## INSTRUCTIONS TO FOLLOW:
The whole listing, except its pictures, is to be repeated exactly.

## RAW DATA:
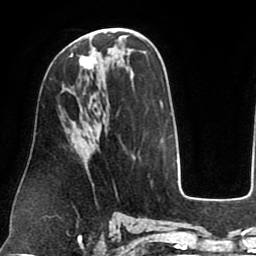
Breast MRI (dynamic contrast-enhanced), one axial slice; cropped to one breast; dynamic contrast-enhanced series, time point 2 of 8 at this slice position (early post-contrast); 1.5 T; TE 2.5 ms, TR 5.2 ms; 2 mm slice thickness; 256 × 256 image matrix, field of view 190 × 190 mm. Female patient.
Structures marked on this image (semi-automatic segmentation, software-assisted and operator-edited):
- enhancing-tissue mask used for the functional tumour volume (all voxels passing the contrast-enhancement thresholds inside the analysis volume; usually the tumour): bounding box (x1, y1, x2, y2) in pixels: (71, 47, 97, 69)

## OUTPUT OF THE TASK:
Breast MRI (dynamic contrast-enhanced), one axial slice; cropped to one breast; dynamic contrast-enhanced series, time point 2 of 8 at this slice position (early post-contrast); 1.5 T; TE 2.5 ms, TR 5.2 ms; 2 mm slice thickness; 256 × 256 image matrix, field of view 190 × 190 mm. Female patient.
Structures marked on this image (semi-automatic segmentation, software-assisted and operator-edited):
- enhancing-tissue mask used for the functional tumour volume (all voxels passing the contrast-enhancement thresholds inside the analysis volume; usually the tumour): bounding box (x1, y1, x2, y2) in pixels: (71, 47, 97, 69)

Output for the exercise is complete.